══ Input data
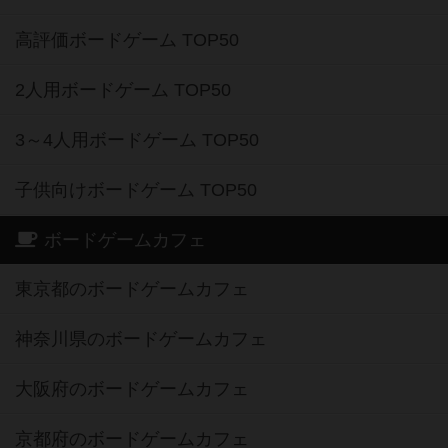
高評価ボードゲーム TOP50
2人用ボードゲーム TOP50
3～4人用ボードゲーム TOP50
子供向けボードゲーム TOP50
ボードゲームカフェ
東京都のボードゲームカフェ
神奈川県のボードゲームカフェ
大阪府のボードゲームカフェ
京都府のボードゲームカフェ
════
[What to work on]
Set down the lines of text from every item above, word for word, and omit the pictures.

[Result for this exercise]
高評価ボードゲーム TOP50
2人用ボードゲーム TOP50
3～4人用ボードゲーム TOP50
子供向けボードゲーム TOP50
ボードゲームカフェ
東京都のボードゲームカフェ
神奈川県のボードゲームカフェ
大阪府のボードゲームカフェ
京都府のボードゲームカフェ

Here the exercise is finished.